Sakarya’nın en ateşli tartışma programı olan Gazeteciler Soruyor, her zaman olduğu gibi Cuma günü saat 21.00’de TV 264 ekranlarında canlı olarak yayınlandı. Modaratörlüğünü Hakan Turhan’ın yaptığı programda gazeteciler Safa Polat, Raif Ugan ve Hüseyin Cumalı gündemi değerlendirdi. Cumhuriyet Halk Partisi’nin (CHP) bu ay yapılacak olan kongresi öncesinde adaylığına açıklayan Ergün Özkan, Oğuz Can Curoğlu ve Kamil Özkan arasında geçmesi beklenen kongreyle ilgili görüşlerini açıklayan gazeteciler, kimin kimle hareket ettiğini kendilerine gelen bilgi akışına göre değerlendirdi.
Gazeteci Hüseyin Cumalı ise o anlarda gazetecilik anlamında bir bomba patlattı. Kendisini ziyaret eden CHP’nin önemli isimlerinden Kamil Özkan’ın ‘Ecevit Keleş il başkanlığından milletvekilliği için istifa etti ama bunu kamuoyundan sakladı’ iddiasını gündeme taşıyan Hüseyin Cumalı, “Eğer bu doğruysa hem etik değil, hem de Ecevit Keleş’e hiç yakışmadı” dedi.
Safa Polat ile Raif Ugan’ın ısrarla CHP Sakarya eski İl başkanı Ecevit Keleş’in o gün iyi bir siyaset yaptığını, bunun siyasette normal olduğunu savunmasıyla deliye dönen Hüseyin Cumalı, “Bunun nesi normal, bunu delegeye nasıl yapar, seçmene nasıl yapar, bize nasıl yapar!
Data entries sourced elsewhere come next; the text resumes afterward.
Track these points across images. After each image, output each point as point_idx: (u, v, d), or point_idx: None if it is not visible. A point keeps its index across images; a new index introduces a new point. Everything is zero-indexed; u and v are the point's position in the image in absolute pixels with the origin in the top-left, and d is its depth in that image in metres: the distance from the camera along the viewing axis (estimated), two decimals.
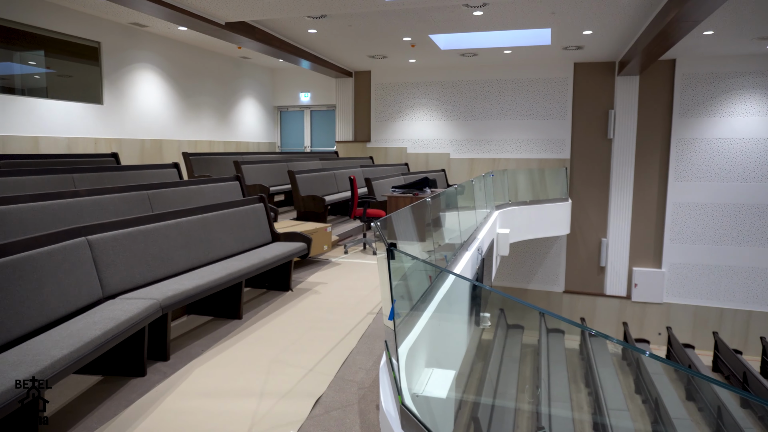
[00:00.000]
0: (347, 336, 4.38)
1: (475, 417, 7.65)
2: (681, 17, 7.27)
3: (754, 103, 11.56)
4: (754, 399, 10.44)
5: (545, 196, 11.65)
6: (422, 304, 4.01)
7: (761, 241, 11.77)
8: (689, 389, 9.95)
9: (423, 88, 13.59)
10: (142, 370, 3.60)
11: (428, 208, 5.27)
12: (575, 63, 12.40)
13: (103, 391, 3.36)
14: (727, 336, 11.98)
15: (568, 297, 12.96)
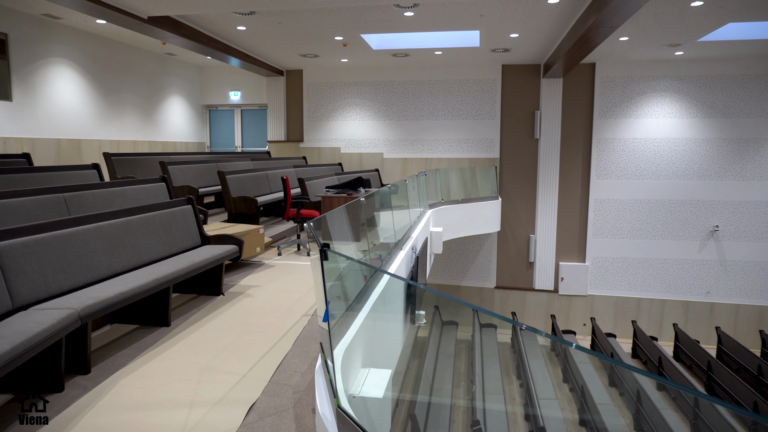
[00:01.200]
0: (282, 339, 4.29)
1: (412, 414, 7.72)
2: (599, 23, 7.66)
3: (665, 105, 12.36)
4: (667, 383, 11.14)
5: (476, 194, 11.95)
6: (358, 305, 3.99)
7: (673, 234, 12.61)
8: (612, 376, 10.50)
9: (356, 87, 13.59)
10: (59, 385, 3.36)
11: (362, 207, 5.25)
12: (503, 65, 12.79)
13: (14, 410, 3.11)
14: (645, 324, 12.76)
15: (499, 292, 13.36)
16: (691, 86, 12.23)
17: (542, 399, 8.92)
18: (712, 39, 10.09)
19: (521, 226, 13.17)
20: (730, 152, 12.26)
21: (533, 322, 13.10)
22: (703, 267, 12.60)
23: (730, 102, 12.13)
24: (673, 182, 12.51)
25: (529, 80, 12.75)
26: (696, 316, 12.68)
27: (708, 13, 8.46)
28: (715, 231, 12.43)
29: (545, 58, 11.94)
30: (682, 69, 12.17)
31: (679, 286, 12.71)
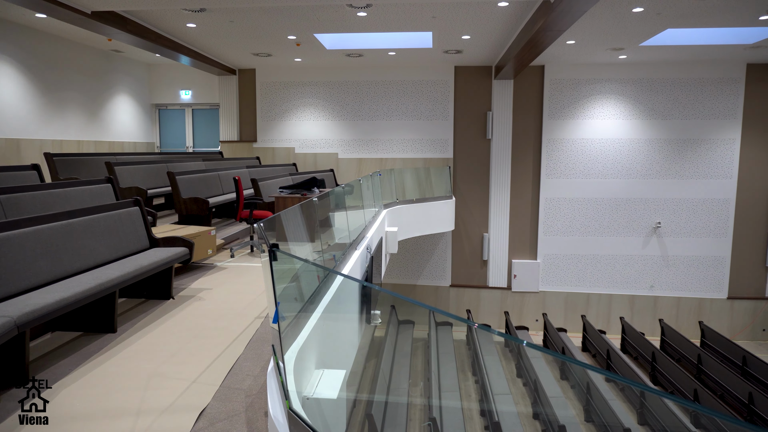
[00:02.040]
0: (234, 343, 4.21)
1: (369, 414, 7.73)
2: (547, 27, 7.87)
3: (611, 107, 12.82)
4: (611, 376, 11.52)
5: (431, 194, 12.07)
6: (311, 306, 3.96)
7: (619, 231, 13.10)
8: (563, 369, 10.79)
9: (310, 87, 13.49)
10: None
11: (316, 208, 5.21)
12: (456, 66, 12.96)
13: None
14: (594, 318, 13.20)
15: (454, 291, 13.53)
16: (634, 89, 12.73)
17: (497, 394, 9.10)
18: (653, 44, 10.52)
19: (475, 224, 13.39)
20: (670, 152, 12.82)
21: (488, 319, 13.34)
22: (647, 262, 13.13)
23: (670, 104, 12.69)
24: (618, 181, 12.99)
25: (481, 81, 12.97)
26: (641, 309, 13.21)
27: (648, 19, 8.82)
28: (658, 228, 12.98)
29: (496, 60, 12.18)
30: (626, 72, 12.66)
31: (625, 281, 13.21)
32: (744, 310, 13.05)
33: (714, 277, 13.02)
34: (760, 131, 12.60)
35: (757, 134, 12.61)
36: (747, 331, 13.07)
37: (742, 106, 12.53)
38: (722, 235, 12.92)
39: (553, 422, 8.06)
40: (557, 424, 7.67)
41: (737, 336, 12.92)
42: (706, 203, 12.87)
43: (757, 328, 13.08)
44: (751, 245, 12.92)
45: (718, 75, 12.48)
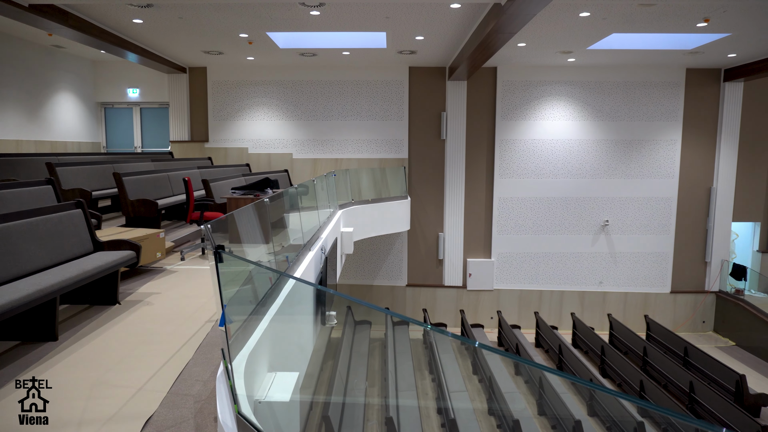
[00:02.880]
0: (183, 348, 4.09)
1: (326, 416, 7.67)
2: (498, 29, 8.01)
3: (560, 108, 13.18)
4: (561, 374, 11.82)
5: (387, 194, 12.10)
6: (263, 308, 3.89)
7: (569, 229, 13.47)
8: (517, 365, 11.01)
9: (263, 87, 13.30)
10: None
11: (268, 208, 5.13)
12: (410, 67, 13.04)
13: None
14: (546, 314, 13.53)
15: (411, 290, 13.61)
16: (583, 91, 13.12)
17: (453, 392, 9.19)
18: (599, 48, 10.88)
19: (430, 224, 13.50)
20: (617, 153, 13.28)
21: (444, 318, 13.47)
22: (596, 259, 13.56)
23: (616, 106, 13.15)
24: (568, 181, 13.36)
25: (435, 82, 13.09)
26: (591, 304, 13.63)
27: (594, 24, 9.11)
28: (606, 225, 13.43)
29: (450, 61, 12.31)
30: (575, 75, 13.03)
31: (576, 278, 13.60)
32: (685, 303, 13.65)
33: (658, 273, 13.57)
34: (698, 133, 13.22)
35: (696, 135, 13.22)
36: (688, 324, 13.68)
37: (683, 108, 13.11)
38: (665, 232, 13.48)
39: (507, 417, 8.20)
40: (511, 418, 7.80)
41: (680, 328, 13.51)
42: (650, 202, 13.40)
43: (698, 320, 13.71)
44: (691, 241, 13.54)
45: (660, 79, 13.02)
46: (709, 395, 8.94)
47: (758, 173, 13.55)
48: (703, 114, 13.17)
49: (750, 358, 12.28)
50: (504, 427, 8.33)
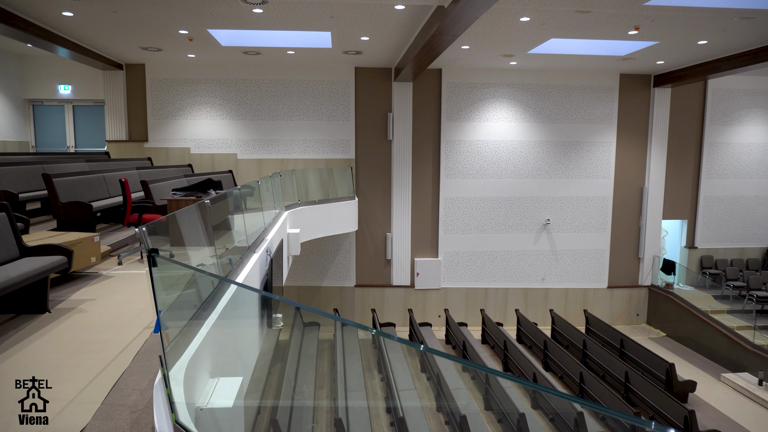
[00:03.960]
0: (119, 356, 3.92)
1: (273, 420, 7.55)
2: (442, 31, 8.12)
3: (503, 110, 13.51)
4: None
5: (334, 195, 12.05)
6: (204, 312, 3.79)
7: (513, 228, 13.83)
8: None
9: (206, 85, 12.94)
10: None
11: (209, 210, 4.99)
12: (356, 67, 13.03)
13: None
14: (492, 311, 13.84)
15: (359, 290, 13.60)
16: (525, 94, 13.50)
17: (402, 390, 9.25)
18: (539, 52, 11.22)
19: (378, 225, 13.54)
20: (557, 154, 13.74)
21: (392, 317, 13.54)
22: (539, 257, 13.98)
23: (556, 109, 13.60)
24: (511, 181, 13.71)
25: (381, 83, 13.14)
26: (534, 301, 14.04)
27: (534, 29, 9.39)
28: (547, 224, 13.87)
29: (396, 62, 12.39)
30: (517, 78, 13.39)
31: (520, 275, 13.98)
32: (621, 297, 14.29)
33: (596, 269, 14.14)
34: (631, 135, 13.87)
35: (629, 138, 13.86)
36: (624, 317, 14.33)
37: (617, 112, 13.72)
38: (602, 230, 14.05)
39: (455, 413, 8.32)
40: (459, 414, 7.93)
41: (616, 321, 14.13)
42: (588, 201, 13.94)
43: (633, 313, 14.38)
44: (626, 239, 14.19)
45: (596, 83, 13.56)
46: (642, 384, 9.38)
47: (685, 174, 14.36)
48: (635, 117, 13.83)
49: (679, 347, 12.99)
50: (452, 424, 8.45)
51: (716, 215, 14.62)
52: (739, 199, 14.66)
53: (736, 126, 14.42)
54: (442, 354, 5.67)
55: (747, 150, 14.55)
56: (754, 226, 14.80)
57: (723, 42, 10.17)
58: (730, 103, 14.33)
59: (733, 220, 14.70)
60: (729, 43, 10.28)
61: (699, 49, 10.75)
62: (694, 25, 9.08)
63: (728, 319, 12.50)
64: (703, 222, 14.60)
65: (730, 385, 10.82)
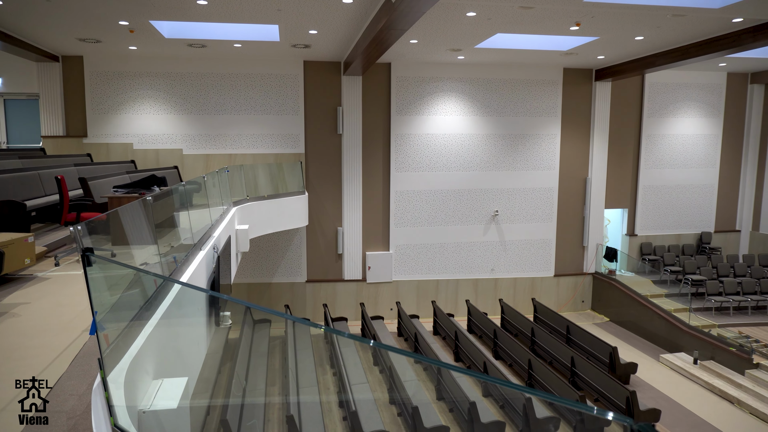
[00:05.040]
0: (56, 360, 3.77)
1: (223, 420, 7.45)
2: (390, 25, 8.14)
3: (452, 104, 13.69)
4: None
5: (284, 189, 11.92)
6: (147, 312, 3.69)
7: (462, 220, 14.07)
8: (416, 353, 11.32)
9: (149, 78, 12.51)
10: None
11: (151, 207, 4.86)
12: (305, 61, 12.90)
13: None
14: (443, 303, 14.05)
15: (311, 286, 13.53)
16: (472, 88, 13.72)
17: (354, 384, 9.28)
18: (486, 46, 11.42)
19: (329, 219, 13.49)
20: (504, 146, 14.05)
21: (345, 312, 13.54)
22: (488, 248, 14.28)
23: (503, 102, 13.89)
24: (460, 173, 13.93)
25: (330, 77, 13.06)
26: (484, 291, 14.35)
27: (480, 24, 9.54)
28: (496, 216, 14.17)
29: (345, 56, 12.33)
30: (464, 72, 13.59)
31: (470, 266, 14.24)
32: (567, 285, 14.80)
33: (543, 258, 14.57)
34: (574, 128, 14.33)
35: (573, 130, 14.32)
36: (570, 304, 14.85)
37: (561, 105, 14.14)
38: (548, 220, 14.49)
39: (407, 404, 8.43)
40: (411, 406, 8.03)
41: (563, 308, 14.62)
42: (535, 192, 14.33)
43: (578, 300, 14.92)
44: (571, 228, 14.68)
45: (541, 77, 13.93)
46: (587, 368, 9.76)
47: (625, 164, 14.97)
48: (578, 110, 14.29)
49: (621, 331, 13.58)
50: (404, 415, 8.56)
51: (654, 204, 15.33)
52: (675, 188, 15.41)
53: (671, 118, 15.13)
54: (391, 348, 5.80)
55: (681, 141, 15.30)
56: (688, 213, 15.59)
57: (658, 38, 10.63)
58: (666, 97, 15.02)
59: (670, 208, 15.45)
60: (663, 39, 10.75)
61: (636, 44, 11.20)
62: (631, 21, 9.46)
63: (666, 303, 13.15)
64: (643, 210, 15.27)
65: (668, 365, 11.41)
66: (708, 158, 15.56)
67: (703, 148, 15.49)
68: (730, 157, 15.74)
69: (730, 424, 9.03)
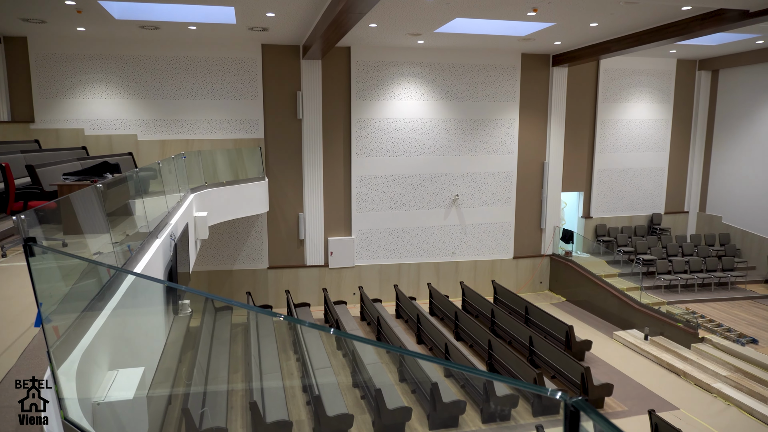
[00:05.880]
0: (3, 355, 3.65)
1: (185, 409, 7.39)
2: (348, 8, 8.06)
3: (412, 88, 13.71)
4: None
5: (244, 175, 11.75)
6: (100, 302, 3.62)
7: (423, 204, 14.19)
8: (379, 338, 11.44)
9: (100, 61, 12.04)
10: None
11: (102, 194, 4.73)
12: (263, 44, 12.65)
13: None
14: (405, 287, 14.20)
15: (273, 272, 13.45)
16: (432, 72, 13.76)
17: (318, 369, 9.34)
18: (445, 31, 11.45)
19: (290, 205, 13.39)
20: (464, 131, 14.19)
21: (307, 297, 13.53)
22: (449, 231, 14.47)
23: (462, 87, 13.99)
24: (421, 158, 14.01)
25: (289, 61, 12.87)
26: (445, 274, 14.56)
27: (439, 8, 9.55)
28: (456, 200, 14.35)
29: (304, 40, 12.16)
30: (425, 57, 13.60)
31: (431, 250, 14.41)
32: (526, 267, 15.16)
33: (502, 241, 14.86)
34: (532, 112, 14.58)
35: (531, 115, 14.57)
36: (528, 285, 15.23)
37: (519, 90, 14.34)
38: (507, 204, 14.76)
39: (370, 387, 8.54)
40: (374, 388, 8.14)
41: (521, 290, 14.99)
42: (494, 176, 14.56)
43: (536, 281, 15.32)
44: (529, 211, 15.00)
45: (500, 62, 14.07)
46: (544, 346, 10.07)
47: (581, 149, 15.35)
48: (536, 95, 14.54)
49: (577, 310, 14.03)
50: (368, 398, 8.67)
51: (608, 187, 15.81)
52: (628, 172, 15.91)
53: (625, 103, 15.56)
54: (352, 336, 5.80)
55: (634, 126, 15.77)
56: (640, 196, 16.15)
57: (612, 25, 10.87)
58: (620, 83, 15.43)
59: (623, 191, 15.96)
60: (617, 26, 11.01)
61: (591, 30, 11.43)
62: (586, 8, 9.64)
63: (619, 282, 13.65)
64: (597, 193, 15.73)
65: (621, 341, 11.87)
66: (659, 142, 16.10)
67: (654, 133, 16.02)
68: (679, 141, 16.33)
69: (675, 395, 9.50)
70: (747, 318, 12.26)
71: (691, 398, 9.44)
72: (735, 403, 9.13)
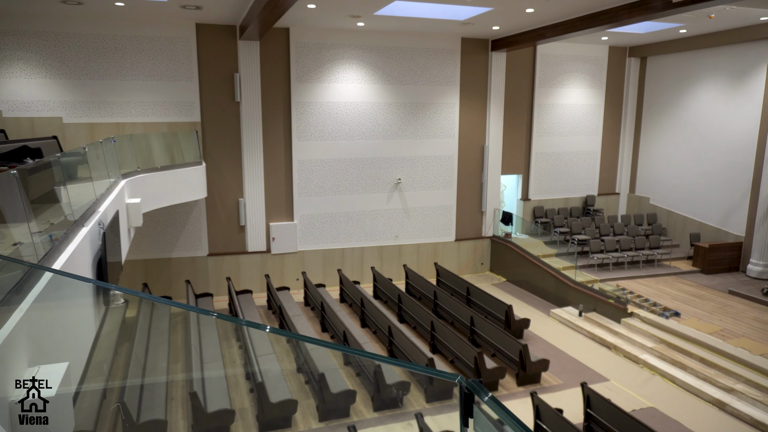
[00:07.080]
0: None
1: (121, 402, 7.16)
2: None
3: (353, 72, 13.58)
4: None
5: (180, 160, 11.35)
6: (17, 296, 3.41)
7: (366, 189, 14.18)
8: (323, 323, 11.42)
9: (17, 38, 11.22)
10: None
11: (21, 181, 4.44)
12: (197, 24, 12.16)
13: None
14: (349, 271, 14.20)
15: (213, 259, 13.13)
16: (373, 55, 13.67)
17: (261, 355, 9.23)
18: (385, 14, 11.38)
19: (229, 190, 13.06)
20: (405, 115, 14.22)
21: (249, 284, 13.31)
22: (392, 215, 14.55)
23: (403, 71, 13.99)
24: (363, 142, 13.96)
25: (225, 42, 12.45)
26: (389, 257, 14.66)
27: None
28: (399, 183, 14.42)
29: (240, 20, 11.79)
30: (365, 39, 13.49)
31: (374, 234, 14.46)
32: (467, 249, 15.48)
33: (444, 224, 15.10)
34: (472, 96, 14.79)
35: (470, 99, 14.78)
36: (470, 266, 15.57)
37: (459, 74, 14.49)
38: (449, 187, 14.98)
39: (314, 372, 8.53)
40: (318, 373, 8.14)
41: (463, 271, 15.32)
42: (436, 160, 14.71)
43: (477, 262, 15.68)
44: (470, 194, 15.29)
45: (440, 46, 14.15)
46: (485, 326, 10.35)
47: (519, 132, 15.74)
48: (475, 80, 14.74)
49: (517, 290, 14.48)
50: (312, 383, 8.66)
51: (545, 170, 16.31)
52: (564, 155, 16.46)
53: (560, 88, 16.04)
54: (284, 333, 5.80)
55: (569, 110, 16.30)
56: (575, 178, 16.77)
57: (547, 11, 11.12)
58: (556, 68, 15.87)
59: (559, 173, 16.52)
60: (552, 13, 11.27)
61: (527, 16, 11.65)
62: None
63: (556, 262, 14.17)
64: (535, 176, 16.21)
65: (557, 318, 12.37)
66: (592, 127, 16.73)
67: (588, 117, 16.62)
68: (611, 125, 17.02)
69: (606, 367, 10.01)
70: (671, 293, 13.03)
71: (621, 370, 9.97)
72: (659, 373, 9.72)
Keleş iyi çalışıyor diye biz burada kaç program kendimizi patiska gibi yırttık. Keleş’i aylarca savurduk. Keleş’e haksızlık yapıldığını savunduk. O ise bizi sazan gibi gezdirmiş. Bize sarmalı sazan taktiği yapmış. Böyle siyaset olur mu! Çok ayıp etti. Eğer bu doğruysa bu saatken sonra Ecevit Keleş’in haberlerini her zaman kuşkuyla yaklaşırım” diyerek isyan etti.
Programın başından sonuna kadar gazeteci Hüseyin Cumalı’nın boynuna, kollarına fındıktan yapılan kolyeler taktığı, eline ise fındıktan yapılan bir tespih görüntüler programa damgasını vurdu. Modaratör Hakan Turhan’ın “Neden böyle geldin” sözleri üzerine Cumalı,” Benim fındığım var. Ben fındık ağasıyım. Fındıklarımı satıp Halk54 Televizyonu açacam. Onun için böyle geldim. Rabbime hamd olsun fındığım var. Sıkıntı yok” dedi. AK Parti Sakarya Milletvekili ve FİSKOBİRLİK Başkanı Lütfi Bayraktar’ın ülkede gündem olan “Bu çalışma için vekil maaşı yetmiyor, Rabbime hamd olsun fındığım var” sözlerini hatırlatan Hakan Turhan’ın sorusu üzerine Cumalı, “Böyle ayıp olur mu!” dedi.
Türkiye’de insanların 7 bin 500 TL emekli maaşı, 11 bin 402 TL asgari ücret aldığı bir ülkede 73 bin küsur milletvekili maaşı, 67 bin küsur Fiskobirlik başkanı maaşı, en az 7 bin 500 TL emekli maaşı, toplanda ise 150 bin civarında sabit ücreti olan bir milletvekilinin “maaşımızı yetmiyor. Rabbime hamd olsun fındığım var” sözlerinin kabul edilemez olduğunu söyleyen Cumalı, “İnsanlar 1 domatesi alırken, bir ekmeği alırken, Büyükşehirlerde 5 kuruşu hesaplarken en az eline 150 bin TL geçen bir milletvekili bunu nasıl konuşur! Allah adama sorar” dedi.